Innovation und das Verschwimmen von Grenzen

Ein weiteres prägendes Merkmal der IWSC 2025 ist die zunehmende Verschmelzung traditioneller Weinkategorien .

  • Orange Wines sind mittlerweile fest etabliert und wurden nicht nur in Georgien , sondern auch in Österreich, Japan und Frankreich mit Preisen ausgezeichnet.
  • Süße und Likörweine tendieren zu mehr Textur und Vielseitigkeit , was ihre Attraktivität steigert.
  • Englischer Rosé erhielt drei Silberauszeichnungen , was die hohe Qualität über alle Regionen und Rebsorten hinweg widerspiegelt.
  • Bei den Schaumweinen wurden vielfältige stilistische Ansätze präsentiert, sowohl bei der traditionellen Herstellungsmethode als auch bei der Tankherstellung.

Eine inklusivere Weinwelt

Die Ergebnisse des IWSC 2025 spiegeln einen Sektor im Wandel wider: einen Sektor, in dem Qualität überall dort entstehen kann, wo Engagement, Terroir und technisches Fachwissen zusammentreffen.

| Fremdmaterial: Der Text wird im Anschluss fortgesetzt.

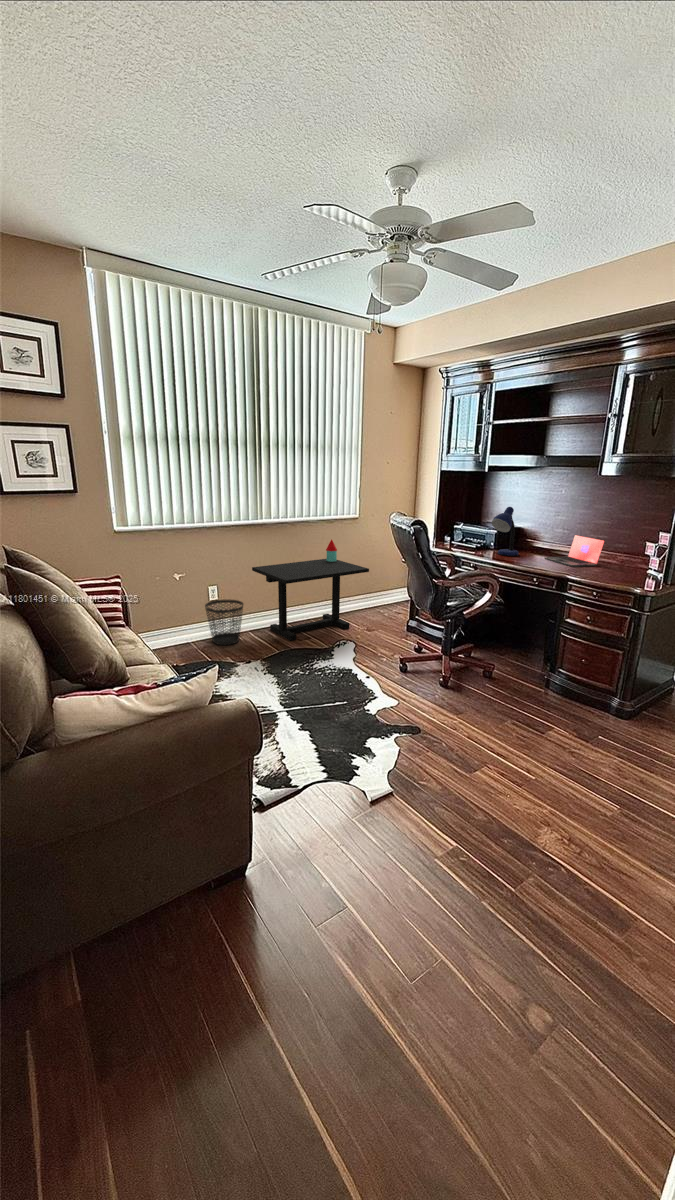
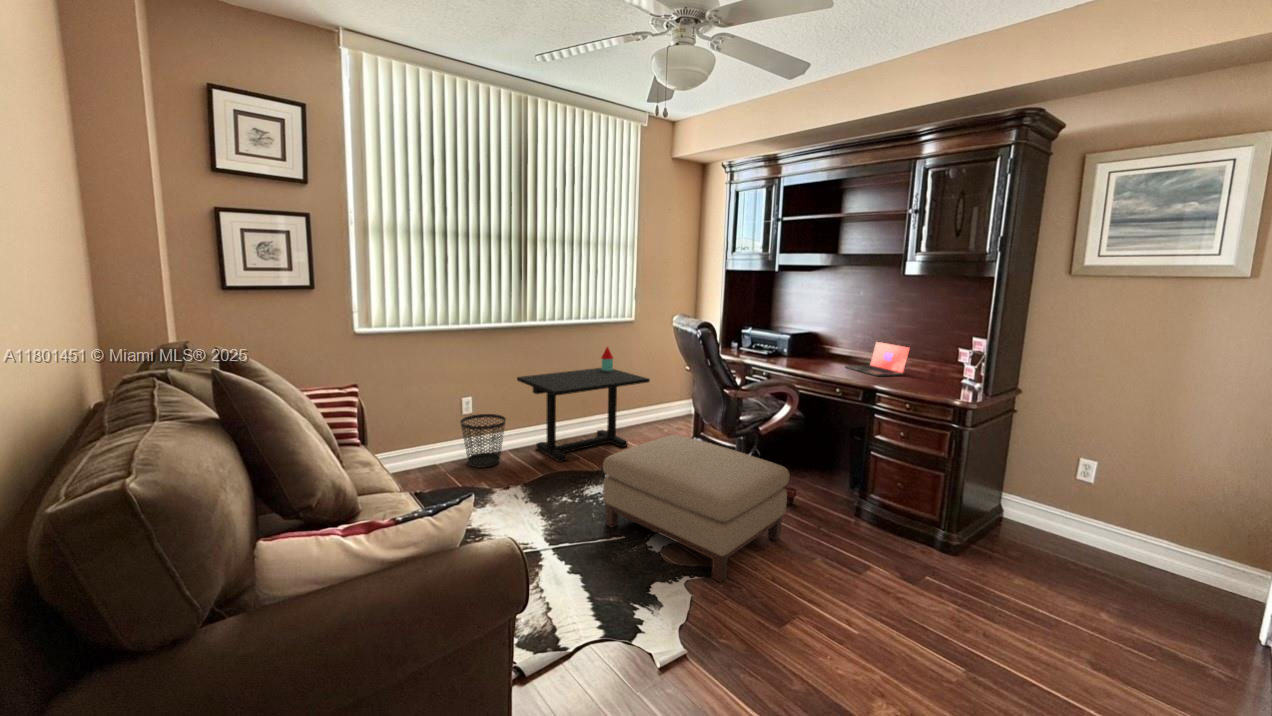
desk lamp: present [492,507,519,556] -> none [786,310,816,364]
ottoman: none [327,618,488,739] -> present [603,435,789,582]

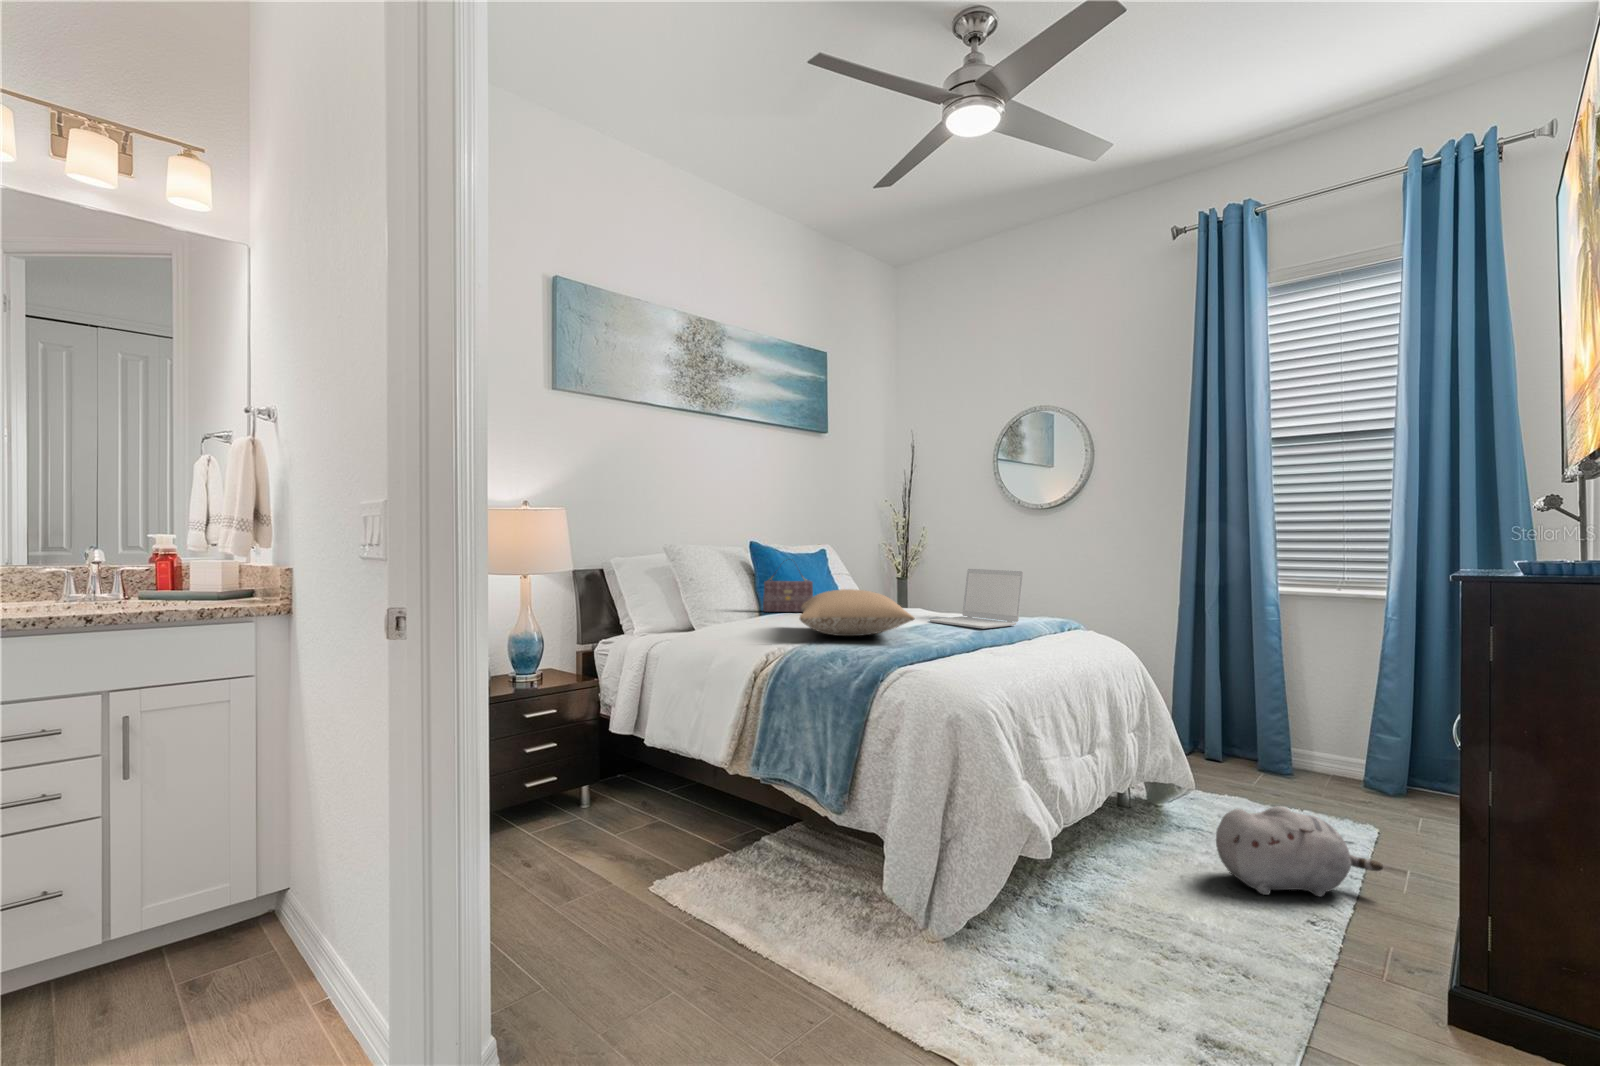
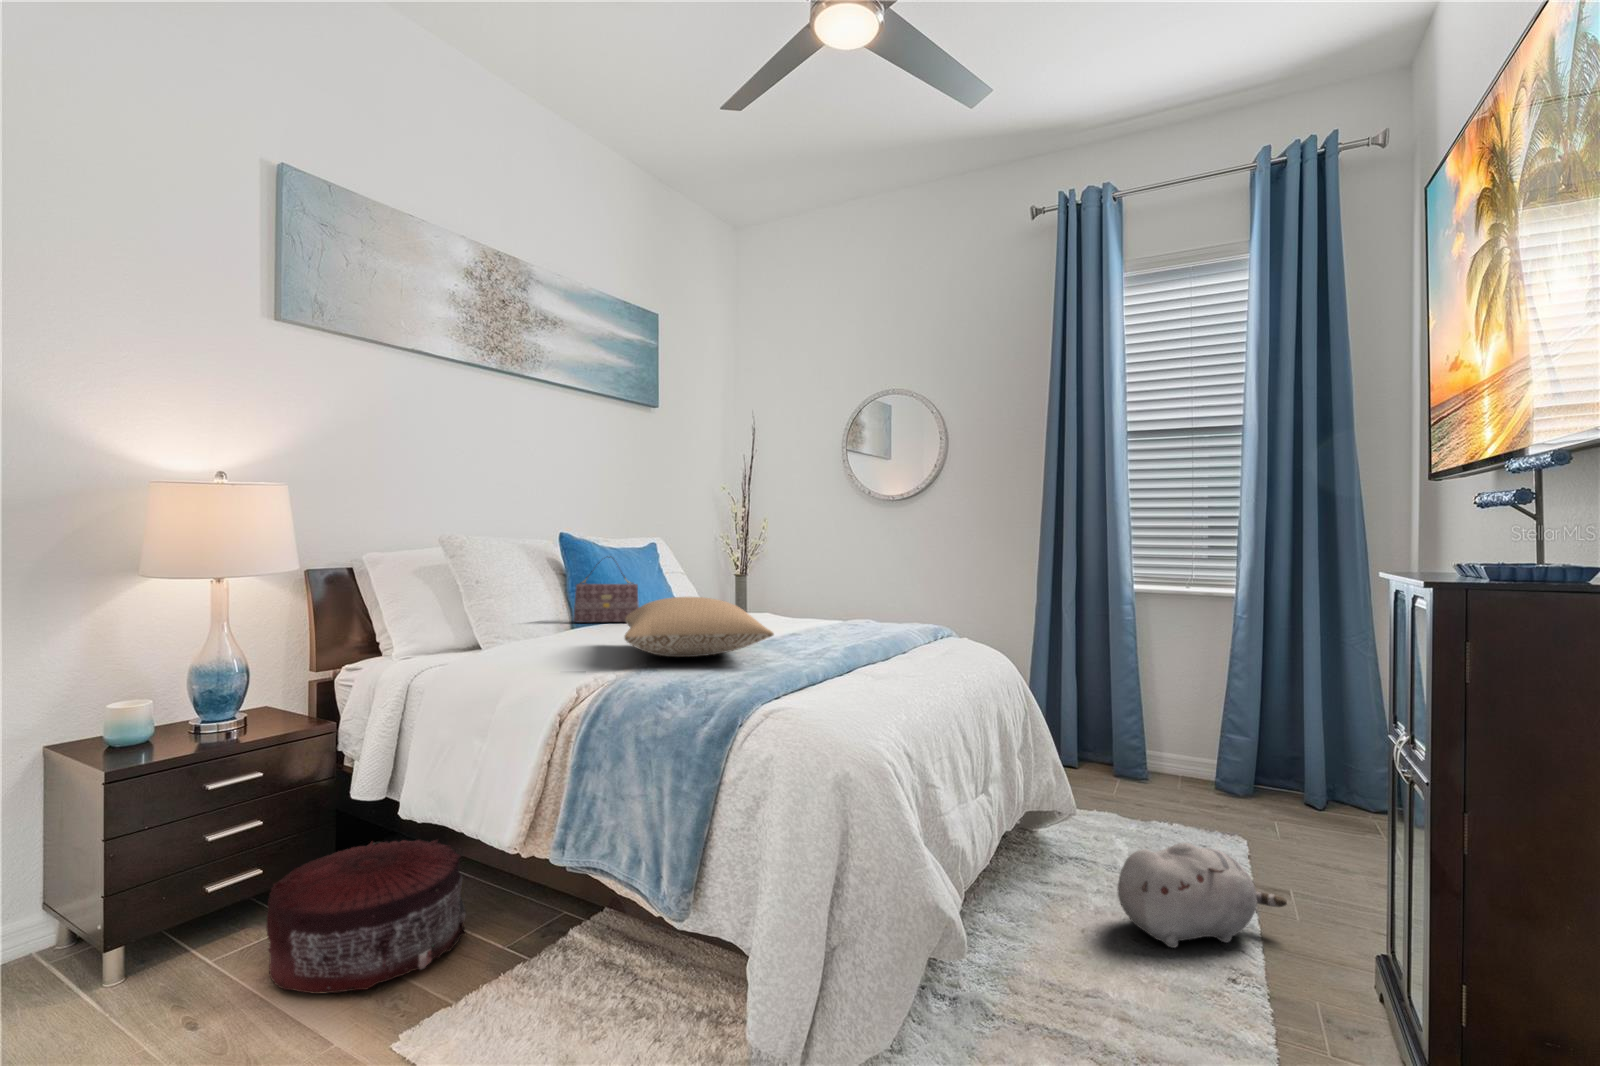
laptop: present [930,569,1023,629] -> none [782,569,890,641]
pouf: none [563,763,690,856] -> present [267,839,466,994]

  • Spanien und Portugal glänzen weiterhin im Bereich der Likörweine.
  • Frankreich ist nach wie vor führend bei Weißen.
  • Italien bewahrt seine charakteristische Vielfalt in allen Produktkategorien.
  • Doch mittlerweile gesellen sich zu diesen Ländern neue Akteure hinzu, die unterschiedliche Perspektiven und Stile auf die globale Bühne bringen.

Für Produzenten wie Konsumenten gleichermaßen ist die Botschaft klar: Die Welt des Weins ist offener, inklusiver und vielfältiger als je zuvor.

Der vollständige IWSC 2025-Bericht bietet detaillierte Einblicke in die Gewinner, Trends und Innovationen, die die Zukunft der globalen Weinindustrie prägen.